コードレビューをするとき、「プログラムにバグはないか?」をもちろん見るのですが、それ以外にも「未来のバグを防げるか?」という観点も見るようにしています。
プログラムは日々修正されていくものなので、現在だけでなく未来も見据える必要があります。未来のバグを防ぐための方法の一つは、「未来の修正を最小限にすること」です。修正がなければバグが入りません。今回はプログラミングの初級者向けに「未来の修正を最小限にすること」について、実例をあげながら解説します。この内容が「良いプログラムとは何か」を考えるきっかけになれたら幸いです。

バグはないが未来が心配なプログラム

下記サンプルはフォームで入力したユーザ情報に未入力があるか確認するプログラムです。取得したユーザ情報にはユーザ名と生年月日が含まれますが、未入力があればエラーとして例外を投げます。

/** @type {{name:string, birthday:string}} ユーザ情報 */
const user = getUser();
// 未入力が1つでもあったらエラー
if(user.name === undefined || user.birthday === undefined) {
  throw new Error("入力が不足しています。");
}

このプログラムにバグはありません。
ですが、未来を考えるとどうでしょうか?
たとえば将来的にユーザ情報に住所(address)が増えたらどうでしょう?
未入力をチェックするif文に`user.address === undefined`を加える必要があります。
もしもその修正が漏れたらバグになります。

未来も安心なプログラムにする

修正漏れを防ぐにはどうするか?
ヒントはコメントにあります。
「未入力が1つでもあったらエラー」
この通りに実装すればよいのです。
次のプログラムでは、確認対象の項目を1つ1つ記述するのではなく、コメントの通りにuserが持つ値をすべてチェックして未入力を確認します。

/** @type {{name:string, birthday:string}} ユーザ情報 */
const user = getUser();
// 未入力が1つでもあったらエラー
const hasUndefinedValue = (obj) => Object.keys(obj).filter(key => user[key] === undefined).length > 0;
if(hasUndefinedValue(user)) {
  throw new Error("入力が不足しています。

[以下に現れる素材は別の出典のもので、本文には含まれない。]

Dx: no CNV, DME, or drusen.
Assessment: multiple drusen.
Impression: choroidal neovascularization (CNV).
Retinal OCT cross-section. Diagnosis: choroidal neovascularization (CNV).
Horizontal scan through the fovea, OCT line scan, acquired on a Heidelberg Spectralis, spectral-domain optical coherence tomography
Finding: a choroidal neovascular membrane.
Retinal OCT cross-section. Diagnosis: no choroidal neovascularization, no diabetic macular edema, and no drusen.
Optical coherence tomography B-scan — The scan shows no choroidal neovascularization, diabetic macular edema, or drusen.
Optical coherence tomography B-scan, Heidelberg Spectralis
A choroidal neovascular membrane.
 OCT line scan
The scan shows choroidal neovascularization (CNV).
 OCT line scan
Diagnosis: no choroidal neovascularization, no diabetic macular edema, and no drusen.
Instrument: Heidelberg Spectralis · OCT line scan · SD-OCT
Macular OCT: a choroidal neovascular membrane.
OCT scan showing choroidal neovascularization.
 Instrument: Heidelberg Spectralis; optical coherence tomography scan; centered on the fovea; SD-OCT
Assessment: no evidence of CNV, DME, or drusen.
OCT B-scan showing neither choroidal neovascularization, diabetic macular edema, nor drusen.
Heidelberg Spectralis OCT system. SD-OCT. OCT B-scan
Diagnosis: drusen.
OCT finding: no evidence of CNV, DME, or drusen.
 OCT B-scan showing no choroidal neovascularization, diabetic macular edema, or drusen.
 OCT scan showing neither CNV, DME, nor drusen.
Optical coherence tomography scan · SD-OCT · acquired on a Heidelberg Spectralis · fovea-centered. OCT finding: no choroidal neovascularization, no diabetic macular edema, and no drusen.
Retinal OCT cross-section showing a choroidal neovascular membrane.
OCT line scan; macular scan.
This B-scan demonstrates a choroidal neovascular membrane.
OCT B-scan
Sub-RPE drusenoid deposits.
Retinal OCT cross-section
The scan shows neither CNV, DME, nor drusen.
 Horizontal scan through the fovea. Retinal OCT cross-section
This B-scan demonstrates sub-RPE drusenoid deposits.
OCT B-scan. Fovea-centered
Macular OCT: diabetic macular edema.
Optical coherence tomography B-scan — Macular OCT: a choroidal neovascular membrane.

");
}

このプログラムでは`hasUndefinedValue(obj)`※1 という関数を追加しました。
if文に直接書いてもよいのですが、読みにくくなるため関数化しました。
`hasUndefinedValue(obj)`の中でuserが持つすべての項目をチェックしているので
将来的に、住所や氏名カナが追加されても、未入力の確認部分は修正が不要です。
つまり修正漏れが発生しません。
よって、未来の変更にも対応した安心なプログラムになりました。

とはいえ考え過ぎは良くない

未来を見据えた実装は良いことですが、やり過ぎはよくありません。
たとえば今回はユーザ情報がすべて必須項目でしたが、未来に任意項目が必要になったらどうでしょうか?それに対応するために、今のうちに任意項目にも対応しておいたほうがよいのでしょうか?この対応は正直微妙かもしれません。「未来を見据えることは良いことだ」という考え方とは別に、YAGNI原則というものもあります。

"You ain't gonna need it"[1]、縮めて YAGNI とは、機能は実際に必要となるまでは追加しないのがよいとする、エクストリーム・プログラミングにおける原則である。

https://ja.wikipedia.org/wiki/YAGNI

まったく逆の考え方です。なのでどこまで未来を見据えるかは状況次第です。
チーム開発をしているなら、みんなで話し合い、ちょうどよい落とし所を見つけておくのがよいと思います。

まとめ

今回は「未来の修正を最小限にすること」について解説しました。
プログラムは日々修正し続けるものです。
だからこそ未来も見据えた設計が重要です。
いろいろ考えることが多くて難しいと感じるかもしれませんが、まずは「あーでもない、こーでもない」と考えて遊んでみるのが良いと思います。

※1: hasUndefinedValue(obj) の実装方法はこれ以外にもいろいろあります。Object.values()が使える環境なら`Object.values(obj).some(v => v === undefined)`が良いと思います。